PREFÁCIO
A mim foi feito o pedido para prefaciar essa obra e eu recebi um presente: conhecer a autora e perceber quanta amorosidade há no que ela faz e imaginar quantas famílias são ajudadas pelas palavras e pelo atuar como advogada sensível, mediadora, consteladora e membro de comissões que pensam a infância.
Li o texto algumas vezes e, em todas, me emocionei. Lembrei-me das crianças que atendo cotidianamente no Tribunal de Justiça do Estado do Rio, em sede de perícias psicológicas nos processos de família, e o quanto elas gostariam que as palavras dessa obra pudessem reverberar no coração de seus pais e familiares. Resolvi colocar uma melodia enquanto escrevia e me emocionei ainda mais, pensando no quanto uma criança perde da sua infância com a lógica da divisão de casas e de pessoas que, sem perceber, pedem que o filho seja dividido ao meio.
A autora, com uma sensibilidade ímpar, nos transporta para o interior de uma criança e nos proporciona escutar o grito daquela que tem os pais litigando e que não entendem que ela pode ter duas casas, porque ela é fruto de duas linhagens. Tudo o que uma criança gostaria é que respeitassem essas pessoinhas que habitam dentro dela e que fazem parte dela, mas que bem lembrado pela autora: não se misturam com a criança, que é uma pessoa singular, com seus próprios afetos e, como bem diz o nosso estatuto da infância no Brasil, em condição peculiar de desenvolvimento. A criança pode sim ter duas casas, desde que o Lá e o Cá entendam que, para ela, ambos igualmente importam. Isso é respeito com a criança.
Tão bom se toda criança pudesse ter uma vovó Laca (Lá e Cá), podendo ter até mais de duas avós, porque após a separação do casal parental, a vovó mãe do papai e a da mamãe continuarão sendo importantes para a criança, mas ela ainda poderá conquistar o coração de outros entes familiares que terão um lugar tão importante em sua vida, os quais ela passará a chamar de “vovô” e “vovó”, nesse caso, os pais dos novos companheiros e companheiras do casal parental, que merecem reconstruir a vida afetiva conjugal. E que bom que a criança possa pertencer aos núcleos biológicos e afetivos, porque quanto mais se soma amor e cuidado, melhor é para a criança o seu vir a ser.
Peço licença à autora para contar para todo mundo o que ela me contou: que em homenagem à sua avó e à sua mãe, mulheres amorosas e multiplicadoras de generosidade e amor, ela se inspirou para a criação da personagem da vovó Laca e que “futricar” é uma homenagem à sua filha, que ela apelidou de Maria Futrica. É nítido que quem soma ganha.

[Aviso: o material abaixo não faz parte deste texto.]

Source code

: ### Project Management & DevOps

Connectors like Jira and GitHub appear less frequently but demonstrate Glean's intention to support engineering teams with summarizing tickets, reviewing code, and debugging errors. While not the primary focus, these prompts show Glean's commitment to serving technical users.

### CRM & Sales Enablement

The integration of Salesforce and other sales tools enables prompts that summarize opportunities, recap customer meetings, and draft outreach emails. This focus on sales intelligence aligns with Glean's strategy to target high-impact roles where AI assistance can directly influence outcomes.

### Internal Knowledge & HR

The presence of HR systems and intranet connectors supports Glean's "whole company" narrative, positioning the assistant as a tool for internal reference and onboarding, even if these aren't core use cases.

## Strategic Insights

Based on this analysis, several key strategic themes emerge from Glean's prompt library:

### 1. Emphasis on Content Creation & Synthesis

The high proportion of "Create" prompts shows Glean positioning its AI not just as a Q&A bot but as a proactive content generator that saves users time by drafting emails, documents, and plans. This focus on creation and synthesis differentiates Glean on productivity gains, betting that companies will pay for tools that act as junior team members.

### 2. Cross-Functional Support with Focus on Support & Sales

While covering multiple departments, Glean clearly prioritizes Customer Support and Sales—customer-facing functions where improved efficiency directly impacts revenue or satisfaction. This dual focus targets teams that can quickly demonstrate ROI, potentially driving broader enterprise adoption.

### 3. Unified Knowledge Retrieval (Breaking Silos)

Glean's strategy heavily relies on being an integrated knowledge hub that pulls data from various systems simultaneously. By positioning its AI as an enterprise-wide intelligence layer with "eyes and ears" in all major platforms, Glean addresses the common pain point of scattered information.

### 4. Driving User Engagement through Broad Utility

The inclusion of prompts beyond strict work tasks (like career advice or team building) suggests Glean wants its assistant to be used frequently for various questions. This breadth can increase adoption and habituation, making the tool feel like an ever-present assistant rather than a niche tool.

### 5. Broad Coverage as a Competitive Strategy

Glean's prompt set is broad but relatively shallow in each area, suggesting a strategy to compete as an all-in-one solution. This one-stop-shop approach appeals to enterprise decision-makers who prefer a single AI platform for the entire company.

Perde quem divide e é urgente que possamos repensar nossas crenças a respeito da possibilidade de a criança ter dois lares- e é esse o convite que o livro faz, indicando com propriedade e leveza que a “matemática do amar” é essencial para ensinar que o somar é muito melhor que o dividir.
Ainda bastante emocionada, tento finalizar minhas linhas, buscando na mente palavras bonitas para estar à altura das palavras aqui escritas pela autora, que é advogada e que, certamente, com seu olhar sistêmico, percebe que pertencer, amar, somar e ser grato são atitudes essenciais ao bom desenvolvimento psicológico e para um adulto preparado para as adversidades.
Tomara que essas palavras toquem o coração dos adultos para que eles transmitam para seus assistidos, pacientes, filhos e netos, o valor que mais importa na vida: o amor e as suas raízes. Raízes são essenciais. A árvore que se sustenta precisa ser aceita pelo solo e as raízes são as linhagens parentais: quanto mais presentes elas estiverem, mais lindas serão as flores, os frutos e o desabrochar.
Desejo que essa obra se espalhe pelo mundo para nos ensinar que toda criança precisa ser ela, formada por suas raízes de ambas as linhagens. Na verdade, para a criança, importam as pessoas. No dia que entendermos isso, a discussão de casas restará menos importante.
Numa noite quente de outono, encaminho para a autora minhas palavras. É no outono que as folhas das árvores caem e as flores se transformam em frutos. Com amor e gratidão, Glicia Brazil.